Records to use:
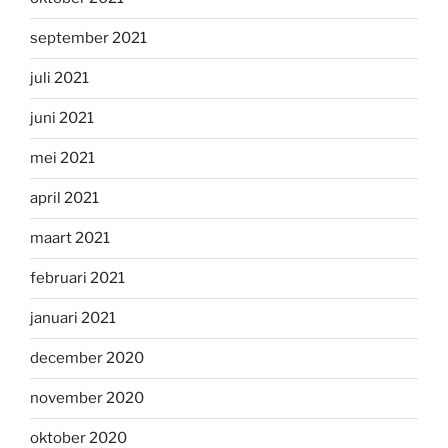
september 2021
juli 2021
juni 2021
mei 2021
april 2021
maart 2021
februari 2021
januari 2021
december 2020
november 2020
oktober 2020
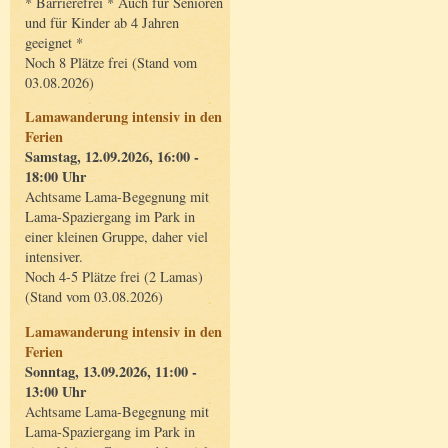
* Barrierefrei * Auch für Senioren
und für Kinder ab 4 Jahren
geeignet *
Noch 8 Plätze frei (Stand vom
03.08.2026)
Lamawanderung intensiv in den
Ferien
Samstag, 12.09.2026, 16:00 -
18:00 Uhr
Achtsame Lama-Begegnung mit
Lama-Spaziergang im Park in
einer kleinen Gruppe, daher viel
intensiver.
Noch 4-5 Plätze frei (2 Lamas)
(Stand vom 03.08.2026)
Lamawanderung intensiv in den
Ferien
Sonntag, 13.09.2026, 11:00 -
13:00 Uhr
Achtsame Lama-Begegnung mit
Lama-Spaziergang im Park in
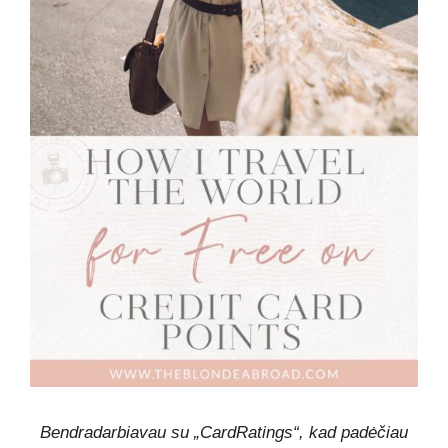
Bendradarbiavau su „CardRatings“, kad padėčiau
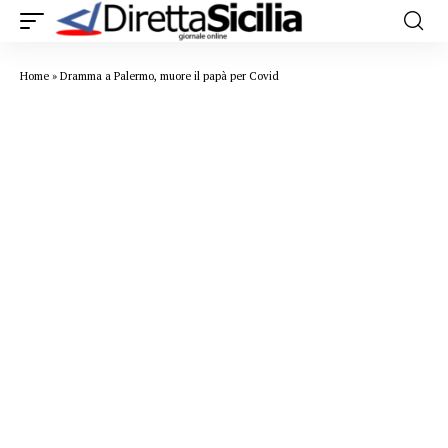
Home
»
Dramma a Palermo, muore il papà per Covid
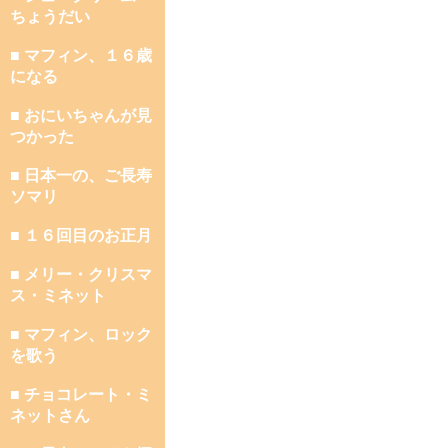
ちょうだい
■ マフィン、１６歳
になる
■ おにいちゃんが見
つかった
■ 日本一の、ご長寿
ソマリ
■ １６回目のお正月
■ メリー・クリスマ
ス・ミネット
■ マフィン、ロック
を歌う
■ チョコレート・ミ
ネットさん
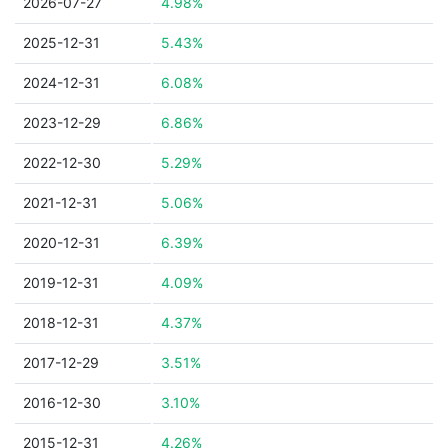
2026-07-27
4.98%
2025-12-31
5.43%
2024-12-31
6.08%
2023-12-29
6.86%
2022-12-30
5.29%
2021-12-31
5.06%
2020-12-31
6.39%
2019-12-31
4.09%
2018-12-31
4.37%
2017-12-29
3.51%
2016-12-30
3.10%
2015-12-31
4.26%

Description of the task:
Omitting the pictures, copy each record above exactly as it stands.

Task response:
september 2021
juli 2021
juni 2021
mei 2021
april 2021
maart 2021
februari 2021
januari 2021
december 2020
november 2020
oktober 2020
* Barrierefrei * Auch für Senioren
und für Kinder ab 4 Jahren
geeignet *
Noch 8 Plätze frei (Stand vom
03.08.2026)
Lamawanderung intensiv in den
Ferien
Samstag, 12.09.2026, 16:00 -
18:00 Uhr
Achtsame Lama-Begegnung mit
Lama-Spaziergang im Park in
einer kleinen Gruppe, daher viel
intensiver.
Noch 4-5 Plätze frei (2 Lamas)
(Stand vom 03.08.2026)
Lamawanderung intensiv in den
Ferien
Sonntag, 13.09.2026, 11:00 -
13:00 Uhr
Achtsame Lama-Begegnung mit
Lama-Spaziergang im Park in
Bendradarbiavau su „CardRatings“, kad padėčiau
Home
»
Dramma a Palermo, muore il papà per Covid
ちょうだい
■ マフィン、１６歳
になる
■ おにいちゃんが見
つかった
■ 日本一の、ご長寿
ソマリ
■ １６回目のお正月
■ メリー・クリスマ
ス・ミネット
■ マフィン、ロック
を歌う
■ チョコレート・ミ
ネットさん
2026-07-27
4.98%
2025-12-31
5.43%
2024-12-31
6.08%
2023-12-29
6.86%
2022-12-30
5.29%
2021-12-31
5.06%
2020-12-31
6.39%
2019-12-31
4.09%
2018-12-31
4.37%
2017-12-29
3.51%
2016-12-30
3.10%
2015-12-31
4.26%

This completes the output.